Anyone’s anxieties over the all-seeing eye of the Internet of Things are justified in BLAME!, a future in which the AI has assumed control, deems humans poisonous life forms and becomes the epitome of our worst mistakes. Humans had begun to construct cavernous cities, presumably after the surface world became overpopulated or unliveable, and once held genetic control over the Builders of our invention. But a glitch in the system, an incurable contagion, severed that link and caused the machines to see their makers as a virus. Nonetheless, the Builders’ orders remained, and so the city continues to grow, becoming a new wilderness.

As heavy-handed and awkwardly pious as this man/machine conflict can be, BLAME! has it’s saving grace in the details. The black expanses under red light in this never-ending city under the earth is symbolic of the dulling of humanity’s bloodline. They themselves are reduced to organisms in some dormant colossus spawning waves of Safeguards, the equivalent of white blood cells in mecha-spider form, to eliminate the disease.

In an inversion of the creeping calamity of overpopulation, the expansion of the city is diluting humanity’s power. No longer the dominant species, they have reverted to a hunter-gatherer way of life, plumbing the city’s pipes for their fast depleting sources of artificial food. It’s on such a hunt, their village close to starving, that Zuru, Sutezo, Tae, Fusata and Atsuji of the Electro-Fisher clan meet Killy. The stranger claims to have come from 6000 levels below their village, himself hunting for someone with the residual genetic strain to bring the machines to heel. And so, Zuru and her fellow ambassadors delve into the endless city to unearth the secret to regaining humanity’s power.

Killy, with his super strength and impenetrable visage, is the personification of the champions humans imagine themselves to be. He is also an avatar for what the human race could become – mournful, troubled, obsessed – if we persist in the folly of amassing power. The cast each bear this same metallic cool, blending in with their aesthetic surroundings at the cost of emotion. BLAME! rode the morose sci-fi wave onto Netflix, and morose is the majority of the mood that comes through, to the point where the whole adventure feels hopeless.

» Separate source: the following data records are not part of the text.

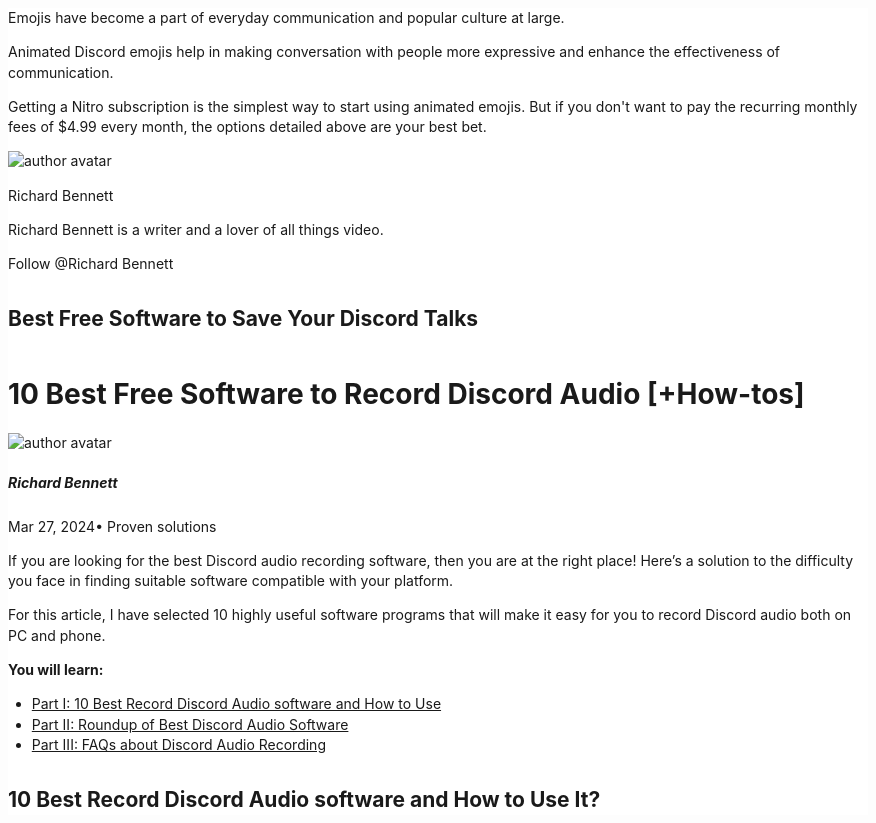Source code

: Emojis have become a part of everyday communication and popular culture at large.

Animated Discord emojis help in making conversation with people more expressive and enhance the effectiveness of communication.

Getting a Nitro subscription is the simplest way to start using animated emojis. But if you don't want to pay the recurring monthly fees of $4.99 every month, the options detailed above are your best bet.

![author avatar](https://images.wondershare.com/filmora/article-images/richard-bennett.jpg)

Richard Bennett

Richard Bennett is a writer and a lover of all things video.

Follow @Richard Bennett

<ins class="adsbygoogle"
     style="display:block"
     data-ad-format="autorelaxed"
     data-ad-client="ca-pub-7571918770474297"
     data-ad-slot="1223367746"></ins>

<ins class="adsbygoogle"
     style="display:block"
     data-ad-format="autorelaxed"
     data-ad-client="ca-pub-7571918770474297"
     data-ad-slot="1223367746"></ins>

## Best Free Software to Save Your Discord Talks

# 10 Best Free Software to Record Discord Audio \[+How-tos\]

![author avatar](https://images.wondershare.com/filmora/article-images/richard-bennett.jpg)

##### Richard Bennett

 Mar 27, 2024• Proven solutions

If you are looking for the best Discord audio recording software, then you are at the right place! Here’s a solution to the difficulty you face in finding suitable software compatible with your platform.

For this article, I have selected 10 highly useful software programs that will make it easy for you to record Discord audio both on PC and phone.

**You will learn:**

* [Part I: 10 Best Record Discord Audio software and How to Use](#part1)
* [Part II: Roundup of Best Discord Audio Software](#part2)
* [Part III: FAQs about Discord Audio Recording](#part3)

## 10 Best Record Discord Audio software and How to Use It?

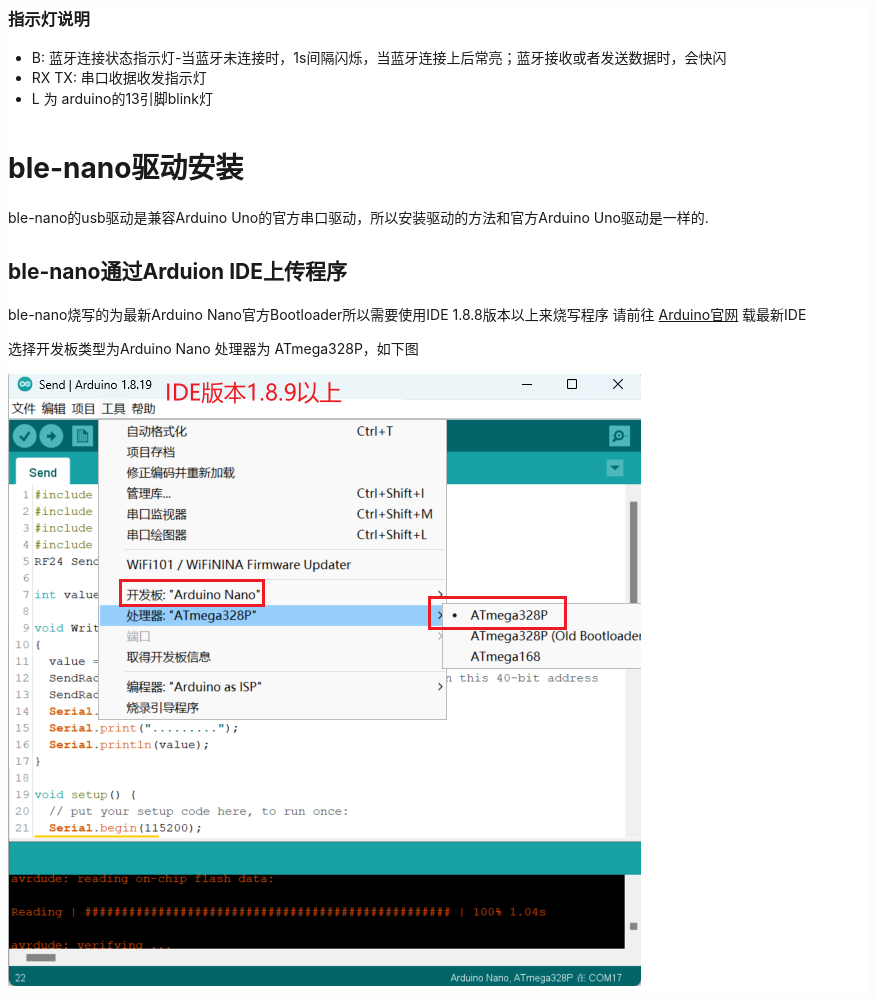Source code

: 

###  指示灯说明

* B:  蓝牙连接状态指示灯-当蓝牙未连接时，1s间隔闪烁，当蓝牙连接上后常亮；蓝牙接收或者发送数据时，会快闪
* RX TX: 串口收据收发指示灯
* L 为 arduino的13引脚blink灯

# ble-nano驱动安装

ble-nano的usb驱动是兼容Arduino Uno的官方串口驱动，所以安装驱动的方法和官方Arduino Uno驱动是一样的.

## ble-nano通过Arduion IDE上传程序

ble-nano烧写的为最新Arduino Nano官方Bootloader所以需要使用IDE 1.8.8版本以上来烧写程序
请前往 [Arduino官网](https://www.arduino.cc/en/Main/Software) 载最新IDE

选择开发板类型为Arduino Nano 处理器为 ATmega328P，如下图

![ide](./image/ide_downloard.png)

Too much seriousness leaves a film like this to rely on cool factor, and here it’s too repetitive to supplement the numbness of its characters. There is the odd rare moment where a tenderness shines through, when the city seems illuminated by the fire glow of our evolution. When all seems darkened by the impossibility of their mission, the adventurers sit by a campfire and talk of the tradition of being calmed by its light after a hard day. This tradition is no different now than it was when we began, warming and assuring that all is nature, and nature will have its way. We are not all-powerful, then; merely a glitch in the grand system, striving for survival.